It is a simple reality that when social attitudes and norms change the reaction on the law front tends to lag. The result is that certain issues can suddenly stand out in stark relief. The move in Alaska and many other states to allow recreational use of marijuana may stand as one example.
Federal law still makes possession and use of marijuana illegal, but Alaska voters opted to reverse course and legalize the substance in 2015. Of course, that raises concerns about how to prevent impaired driving and reduce the risk of serious, perhaps deadly accidents, caused by negligence in the use of marijuana.
What Alaska law says
To be clear, while the book regarding effective enforcement of marijuana impairment is still being written, some things are a matter of legal record now. For example:
- Recreational use of marijuana is only legal for adults 21 and over.

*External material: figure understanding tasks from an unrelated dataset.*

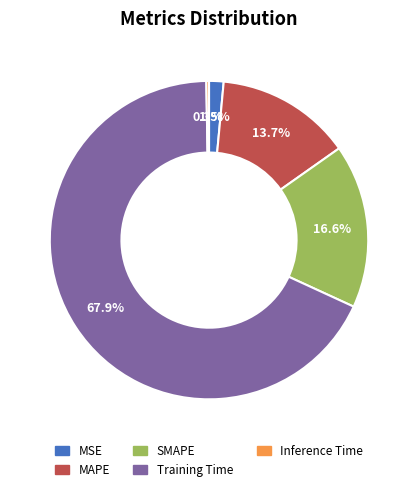

Which category accounts for the majority?

Training Time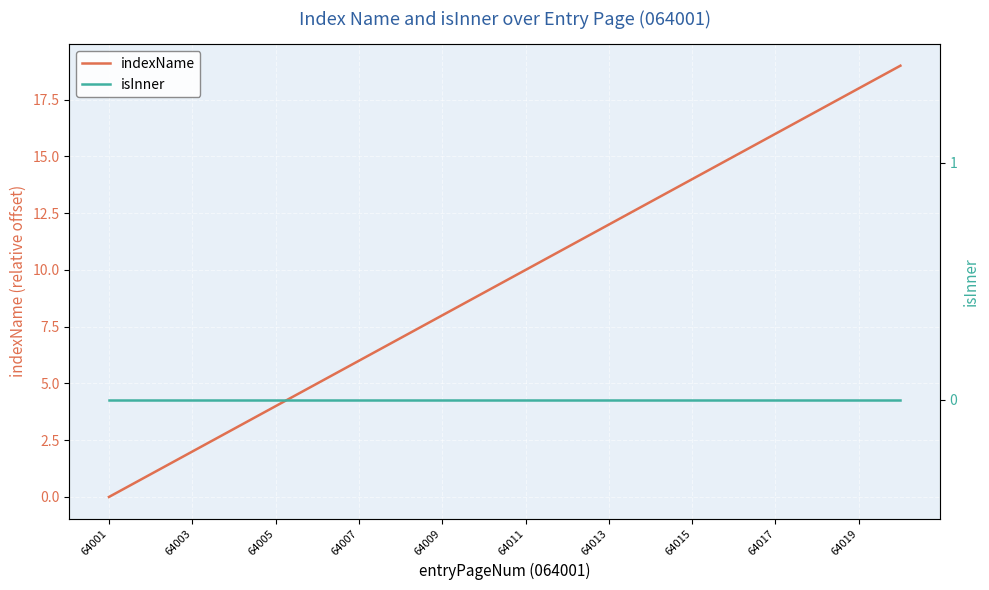

Which series has the largest total across all categories?

indexName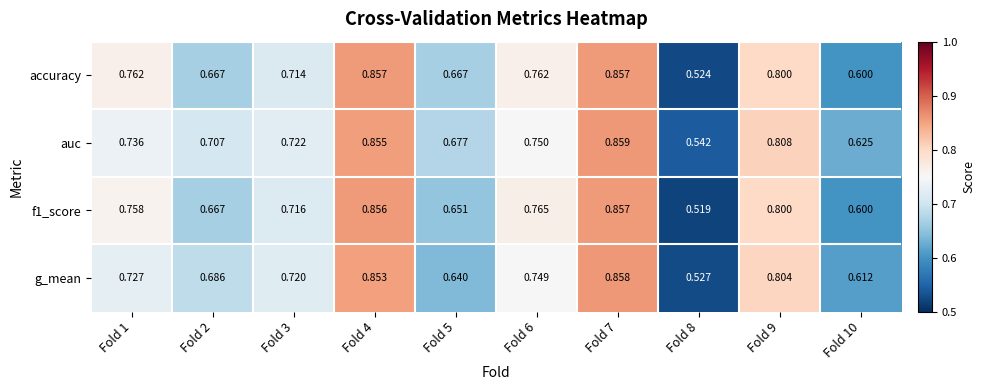

Which series has the largest total across all categories?

auc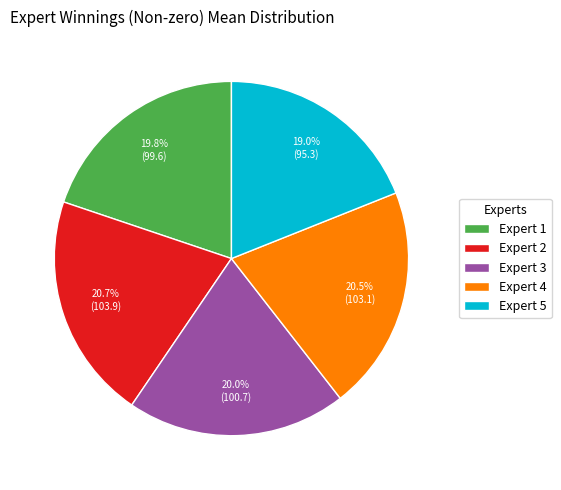

What is the smallest slice in the pie chart?

Expert 5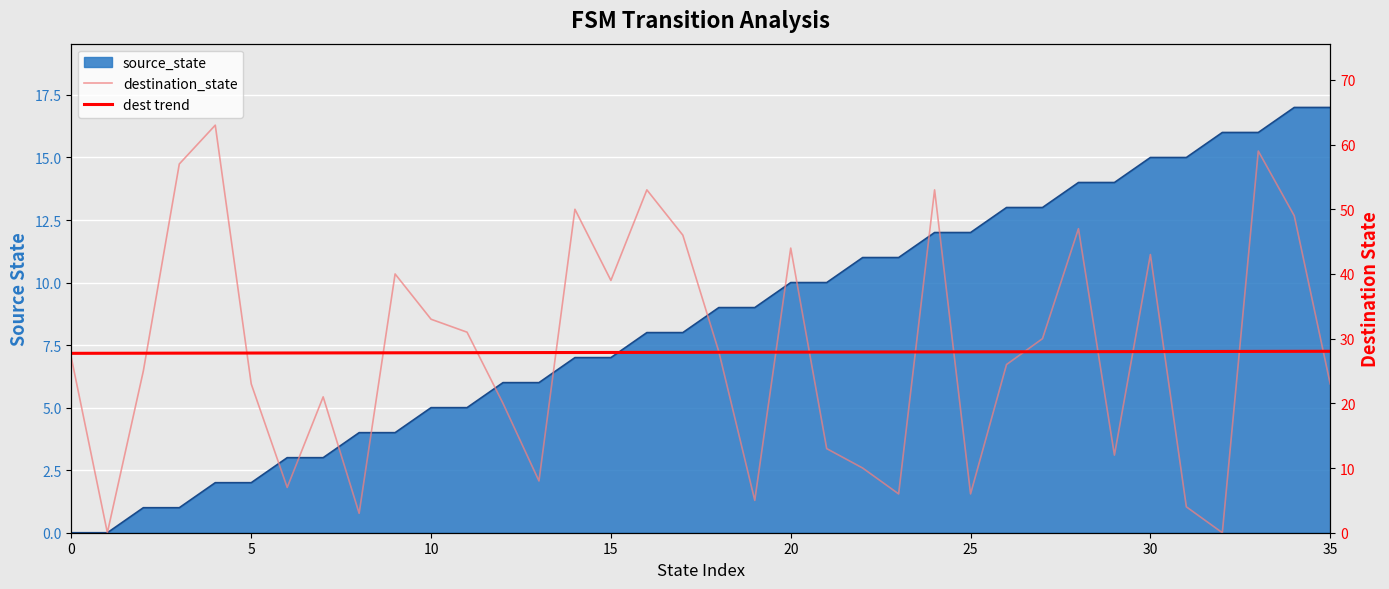

What is the difference between the maximum and minimum values in the destination_state series?

63.0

- If you are marijuana impaired, driving any motorized vehicle is illegal and unsafe.
- Police have a right to test for impairment and many officers are trained on how to do it.
- State policy is to revoke driving privileges of any driver who refuses to agree to a legitimate police request to submit to chemical testing.
- Fines and penalties are stiff for any form of impaired driving, and can increase if the substance involved is marijuana.
- Medically approved use of marijuana is not a legal excuse for driving impaired.
That marijuana impairment can raise accident risk is not in dispute. According to a recent study by the Insurance Information Institute (III), early data indicates that in the 10 states where recreational marijuana use is legal, accident rates are on the rise.
Proving marijuana impairment after a crash can be difficult but may be important to attempt on behalf of victims seeking compensation for their injuries and losses.
Meanwhile, the III study acknowledges that while marijuana is a known intoxicant, standard personal and commercial auto insurance policies don't address the implications of impairment in the context of liability. That may change in time, but for now it seems fair to expect that insurers will seek to weigh in on the matter by raising premium rates when it's appropriate.